Body or hand keypoint data =>
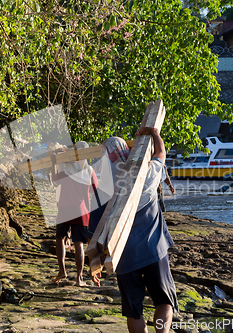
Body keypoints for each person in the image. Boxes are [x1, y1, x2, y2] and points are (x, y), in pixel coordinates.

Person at [92, 129, 179, 333]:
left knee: (133, 311)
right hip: (153, 249)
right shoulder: (146, 174)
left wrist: (94, 261)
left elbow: (96, 231)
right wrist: (155, 134)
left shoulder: (100, 188)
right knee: (164, 302)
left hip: (123, 256)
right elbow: (161, 154)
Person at [50, 141, 98, 286]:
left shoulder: (66, 168)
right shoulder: (89, 170)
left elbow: (55, 182)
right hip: (81, 210)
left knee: (59, 238)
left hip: (65, 208)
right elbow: (94, 191)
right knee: (78, 244)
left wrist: (53, 164)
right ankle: (79, 278)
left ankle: (62, 271)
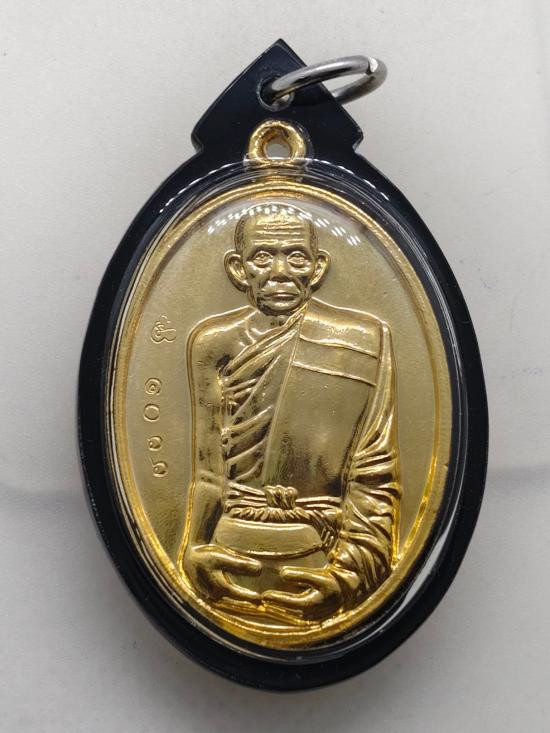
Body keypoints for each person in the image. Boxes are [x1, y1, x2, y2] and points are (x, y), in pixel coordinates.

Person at [178, 203, 401, 623]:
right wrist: (194, 549)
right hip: (232, 543)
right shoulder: (212, 343)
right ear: (238, 269)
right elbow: (209, 472)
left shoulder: (363, 341)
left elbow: (375, 471)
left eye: (296, 256)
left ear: (317, 268)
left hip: (323, 548)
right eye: (263, 257)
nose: (279, 272)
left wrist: (349, 576)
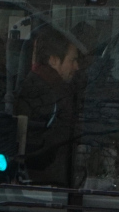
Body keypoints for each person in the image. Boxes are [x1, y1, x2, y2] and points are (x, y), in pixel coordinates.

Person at [14, 29, 82, 186]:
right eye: (72, 60)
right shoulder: (45, 95)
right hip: (44, 186)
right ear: (53, 60)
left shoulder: (41, 88)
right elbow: (40, 151)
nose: (76, 67)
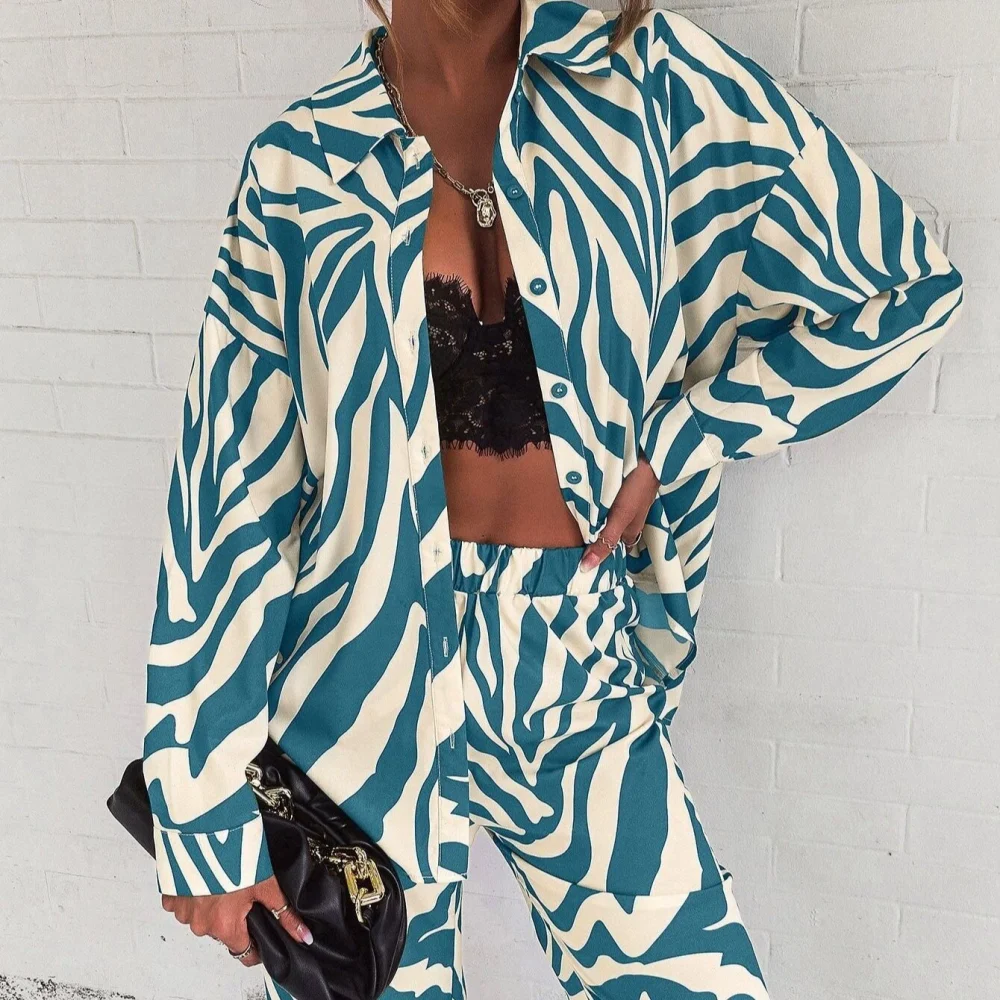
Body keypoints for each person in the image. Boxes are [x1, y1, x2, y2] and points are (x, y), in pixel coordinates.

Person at [139, 1, 964, 997]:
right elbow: (230, 492)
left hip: (571, 651)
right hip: (354, 676)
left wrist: (685, 436)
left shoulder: (653, 85)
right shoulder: (299, 163)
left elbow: (902, 292)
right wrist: (199, 812)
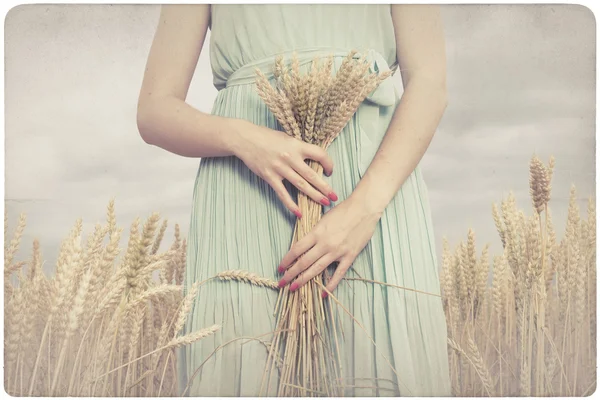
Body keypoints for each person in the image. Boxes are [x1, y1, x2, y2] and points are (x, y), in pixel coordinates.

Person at [137, 3, 451, 397]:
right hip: (245, 190)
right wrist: (244, 138)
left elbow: (430, 81)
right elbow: (154, 109)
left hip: (374, 194)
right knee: (244, 365)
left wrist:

What to do => If pictures are present, they are dropped, and the entries above are written out word for word.

Response below =>
Body keypoints for each person in the image. Boxes are [x1, y1, x2, y2] and points are (x, y), in pixel coordinates.

Person at [92, 129, 179, 333]:
left knee: (133, 311)
right hip: (153, 249)
right shoulder: (146, 174)
left wrist: (94, 261)
left elbow: (96, 231)
right wrist: (155, 134)
left shoulder: (100, 188)
right knee: (164, 302)
left hip: (123, 256)
right elbow: (161, 154)
Person at [50, 141, 98, 286]:
left shoulder: (66, 168)
right shoulder: (89, 170)
left elbow: (55, 182)
right hip: (81, 210)
left knee: (59, 238)
left hip: (65, 208)
right elbow: (94, 191)
right knee: (78, 244)
left wrist: (53, 164)
right ankle: (79, 278)
left ankle: (62, 271)
Body keypoints for each person in the image. Boxes are [x1, y1, x2, y2] and points are (x, y), in pixel coordinates.

Person at [178, 203, 401, 623]:
right wrist: (194, 549)
right hip: (232, 543)
right shoulder: (212, 343)
right ear: (238, 269)
right elbow: (209, 472)
left shoulder: (363, 341)
left elbow: (375, 471)
left eye: (296, 256)
left ear: (317, 268)
left hip: (323, 548)
right eye: (263, 257)
nose: (279, 272)
left wrist: (349, 576)
Body keypoints for each person in the image. Boxes are [x1, y1, x2, y2] and points are (x, y), in pixel coordinates.

Person at [14, 29, 82, 186]:
right eye: (72, 60)
right shoulder: (45, 95)
right hip: (44, 186)
right ear: (53, 60)
left shoulder: (41, 88)
right elbow: (40, 151)
nose: (76, 67)
Body keypoints for each person in the image. Boxes are [x1, y1, x2, y2] and points are (x, y), in pixel coordinates.

Person at [139, 1, 964, 997]:
right elbow: (230, 492)
left hip: (571, 651)
right hip: (354, 676)
left wrist: (685, 436)
left shoulder: (653, 85)
right shoulder: (299, 163)
left elbow: (902, 292)
right wrist: (199, 812)
Body keypoints for each person in the image. Boxes are [x1, y1, x2, y2] and points are (x, y), in pixel coordinates.

Person at [137, 3, 451, 397]:
right hip: (245, 190)
right wrist: (244, 138)
left elbow: (430, 81)
right elbow: (154, 109)
left hip: (374, 194)
right knee: (244, 365)
left wrist:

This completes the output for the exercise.